ZH 26 de outubro de 2014 | N° 17964
FLÁVIO TAVARES
A urna eletrônica é ágil e rápida – basta apertar o botão e o futuro aparece nos números dos nossos candidatos. O telefone celular e o computador nos deram tanta intimidade com as teclas, que a nova urna se tornou tão fácil quanto o cartão de crédito ou o caixa eletrônico dos bancos – tudo são números. Alguns candidatos exibem, até, seu número ao peito quando vão à TV, como se aquilo mostrasse o que são, substituindo as definições. Ou como se os algarismos interpretassem o passado ou garantissem as ações futuras. Ou como se a eleição virasse mapa astral que, com data e hora do nascimento, descobre o que somos, se seremos felizes e se teremos longa vida.
Mas a urna eletrônica tem um defeito: deveria falar e não fala! Deveria falar diretamente ao candidato escolhido, para dizer-lhe o que esperamos dele, já que ele próprio escondeu-se de nós durante a campanha eleitoral. Quase sempre, quem se mostrou foi o “marqueteiro” de aluguel, contratado por milhões, assoprando-lhe coisas, fazendo decorar como criança em jardim de infância. Ou como papagaio, que repete e repete sem saber que aquilo é monótona repetição.
Se a urna falasse e, a cada toque de botão, o candidato ouvisse nossa pergunta ou observação, um conheceria o outro. Não haveria o distanciamento de agora em que, passada a eleição, ninguém se lembra do que foi dito e prometido na campanha eleitoral.
Se a urna desse também a oportunidade de falar (e não só marcar números), os candidatos iriam perceber que eles não são o objeto do voto, ainda que assim pareça. O objeto do voto somos nós, eleitores.
Nós é que iremos suportar nossos governantes durante quatro anos. Nós é que somos donos do mandato dado aos governantes. Eles apenas comandam e guiam o que nós lhes outorgamos como eleitores. Quanto teríamos a dizer se na urna houvesse espaço para, pelo menos, um recado verbal ou um bilhetinho!

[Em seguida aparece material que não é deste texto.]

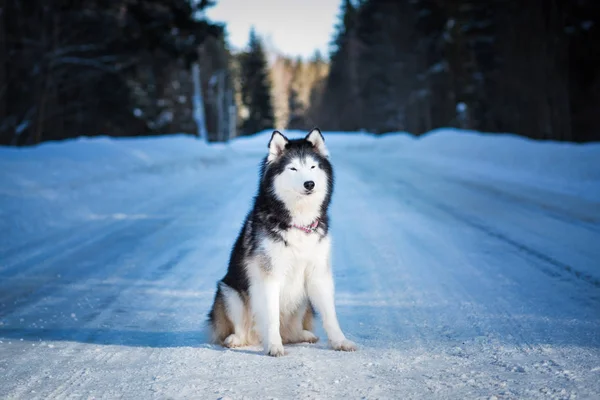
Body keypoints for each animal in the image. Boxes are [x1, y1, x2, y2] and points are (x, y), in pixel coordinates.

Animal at [207, 127, 356, 356]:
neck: (298, 221)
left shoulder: (318, 275)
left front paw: (340, 342)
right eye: (293, 168)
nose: (309, 184)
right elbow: (271, 318)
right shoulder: (269, 277)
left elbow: (330, 315)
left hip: (303, 301)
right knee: (241, 327)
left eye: (312, 166)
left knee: (293, 331)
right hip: (229, 293)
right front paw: (274, 346)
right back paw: (236, 339)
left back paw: (303, 335)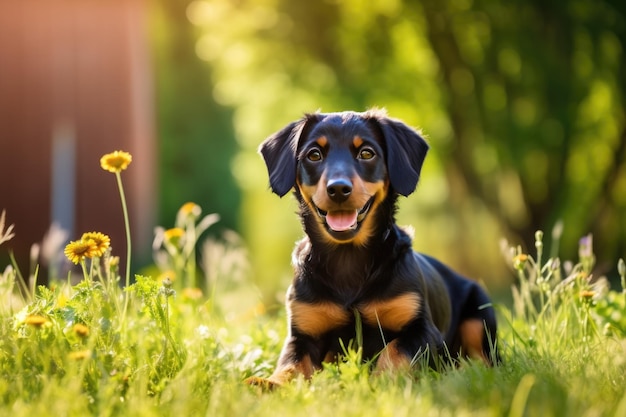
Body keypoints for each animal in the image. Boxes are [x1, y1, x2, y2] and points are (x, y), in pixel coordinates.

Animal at [246, 108, 494, 386]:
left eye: (366, 153)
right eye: (314, 154)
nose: (338, 189)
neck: (348, 258)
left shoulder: (423, 331)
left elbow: (394, 350)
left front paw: (379, 380)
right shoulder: (301, 334)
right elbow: (291, 363)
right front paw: (269, 383)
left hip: (480, 315)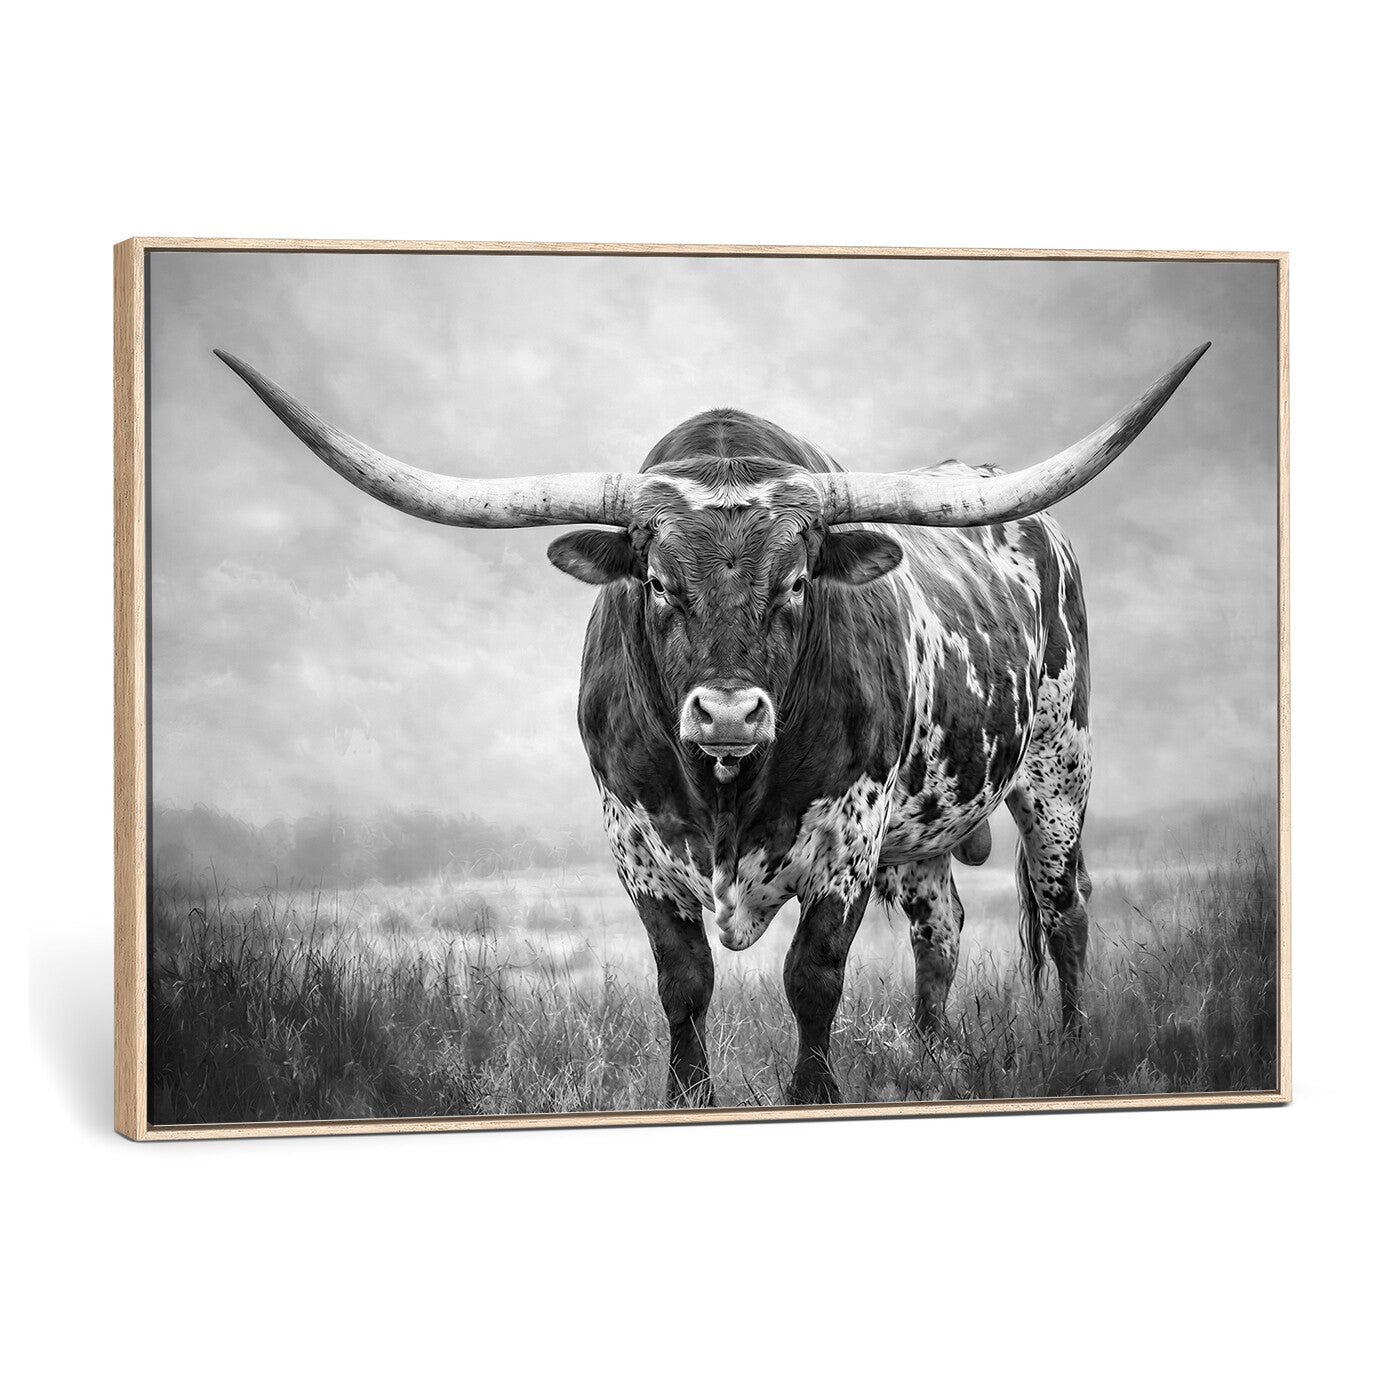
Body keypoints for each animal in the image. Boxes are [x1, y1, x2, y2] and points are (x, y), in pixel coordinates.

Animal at [216, 342, 1208, 1105]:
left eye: (798, 581)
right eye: (657, 583)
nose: (728, 711)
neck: (728, 791)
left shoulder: (848, 844)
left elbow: (813, 979)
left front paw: (814, 1095)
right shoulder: (635, 847)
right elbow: (683, 985)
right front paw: (686, 1098)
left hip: (1058, 771)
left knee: (1063, 907)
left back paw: (1072, 1049)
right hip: (925, 829)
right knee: (943, 930)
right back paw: (932, 1058)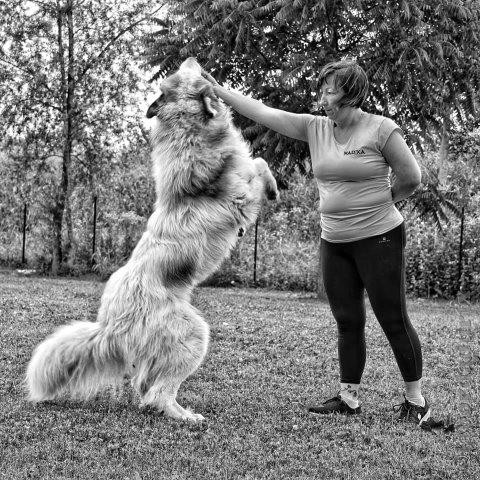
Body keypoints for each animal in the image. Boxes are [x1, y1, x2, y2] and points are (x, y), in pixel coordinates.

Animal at [26, 58, 280, 422]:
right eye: (178, 74)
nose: (191, 57)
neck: (190, 131)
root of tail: (110, 325)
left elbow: (257, 161)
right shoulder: (242, 195)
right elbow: (258, 165)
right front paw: (273, 189)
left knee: (146, 386)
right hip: (193, 335)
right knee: (158, 393)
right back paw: (185, 416)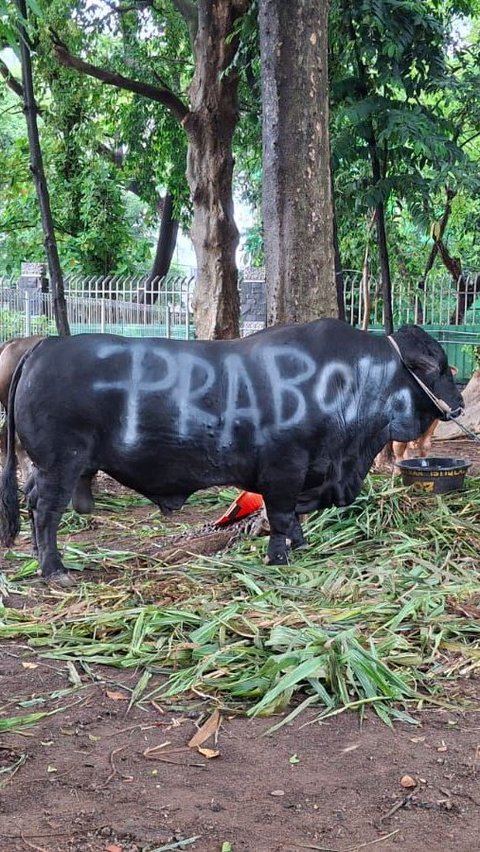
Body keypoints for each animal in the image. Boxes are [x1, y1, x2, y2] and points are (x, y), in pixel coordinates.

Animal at [0, 320, 464, 584]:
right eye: (437, 367)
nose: (458, 404)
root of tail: (43, 346)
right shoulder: (284, 467)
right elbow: (281, 515)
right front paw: (280, 555)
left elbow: (294, 515)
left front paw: (299, 543)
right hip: (60, 463)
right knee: (46, 511)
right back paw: (54, 569)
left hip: (48, 465)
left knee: (33, 502)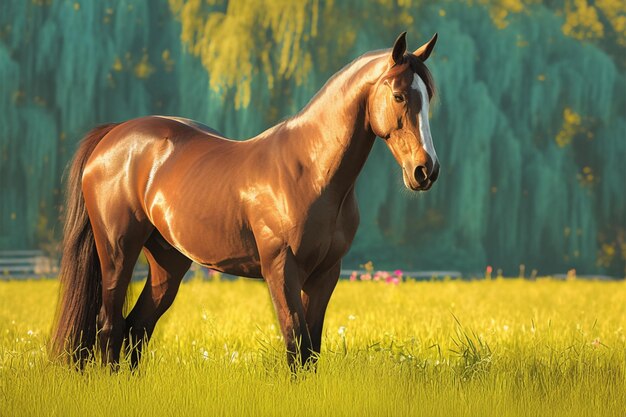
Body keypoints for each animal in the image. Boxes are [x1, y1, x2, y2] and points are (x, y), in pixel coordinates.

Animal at [50, 33, 438, 370]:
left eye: (428, 97)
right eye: (400, 96)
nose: (426, 170)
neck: (309, 171)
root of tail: (112, 136)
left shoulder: (326, 273)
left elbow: (311, 349)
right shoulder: (281, 269)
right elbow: (295, 343)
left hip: (168, 261)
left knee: (136, 328)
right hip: (117, 252)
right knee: (110, 326)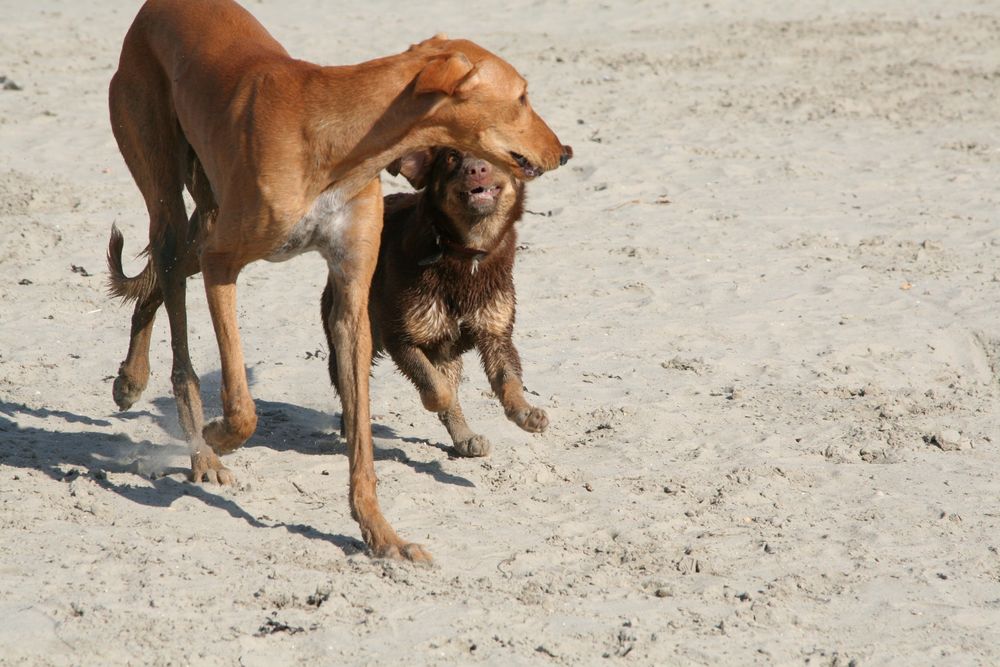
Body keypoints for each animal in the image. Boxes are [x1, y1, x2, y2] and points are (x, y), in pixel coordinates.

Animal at [320, 148, 552, 456]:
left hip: (446, 349)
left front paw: (525, 413)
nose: (477, 169)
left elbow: (509, 381)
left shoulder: (496, 335)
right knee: (350, 384)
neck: (467, 253)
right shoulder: (401, 337)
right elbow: (437, 389)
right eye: (452, 157)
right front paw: (439, 400)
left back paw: (465, 437)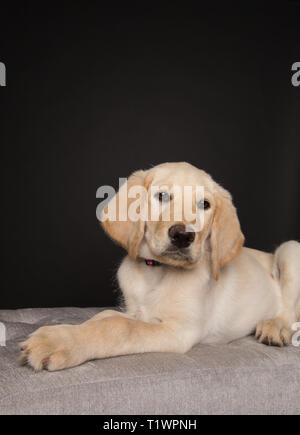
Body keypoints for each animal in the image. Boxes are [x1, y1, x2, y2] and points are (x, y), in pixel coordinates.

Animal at [19, 162, 300, 372]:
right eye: (162, 196)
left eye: (205, 204)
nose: (183, 236)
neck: (157, 272)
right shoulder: (137, 312)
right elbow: (106, 317)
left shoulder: (179, 331)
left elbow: (119, 328)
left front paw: (57, 342)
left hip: (291, 250)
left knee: (289, 312)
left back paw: (275, 327)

Por exemplo: os que confiam em Sartori perguntariam por que (na entrevista ao Portal Terra, na internet) ele confundiu o piso salarial do magistério com o piso da loja Tumelero, com que decoramos banheiros, cozinhas e adjacências. E indagariam se o deboche foi uma sátira equivocada do “marqueteiro” ou um lapso espontâneo do candidato. A educação de todos nós nasce na casa paterna, mas toma rumo definido, vida afora, pelas mãos das professoras e professores, num trabalho abnegado, responsável e pessimamente remunerado.
Os que confiam em Tarso perguntariam por que o governador não cumpriu as exigências do piso salarial das professoras, instituído por ele próprio quando ministro da Educação, anos atrás. Pela inércia do setor educacional estadual? Por falta de recursos financeiros? Mas governar significa ser criativo, “tirar leite das pedras”, obter recursos sem aumentar impostos. Foi assim que, no século passado, o jovem Leonel Brizola, como prefeito da Capital e governador, dotou o Rio Grande do melhor sistema de ensino do país.
A Loteria Estadual, extinta no governo Rigotto, do PMDB, não poderia ter sido fonte de renda para o ensino e a remuneração digna das professoras?
Que cada qual pense o que perguntar a Dilma e a Aécio, que muito se exibiram mas pouco se mostraram. Eu me limitaria a indagar por que não abordaram dois temas fundamentais:
1. Defender a vida impedindo a devastação do meio ambiente, que começa a pôr em risco a agricultura e nos deixará um planeta faminto em 50 anos.
2. Combater a drogadição e (mais ainda) o narcotráfico que alimenta o crime e é sinônimo de morte em vida.
Enquanto a urna não fale, porém, os números 13, 15, 45 e outros, serão apenas bons palpites para o jogo do bicho ou a Mega Sena acumulada.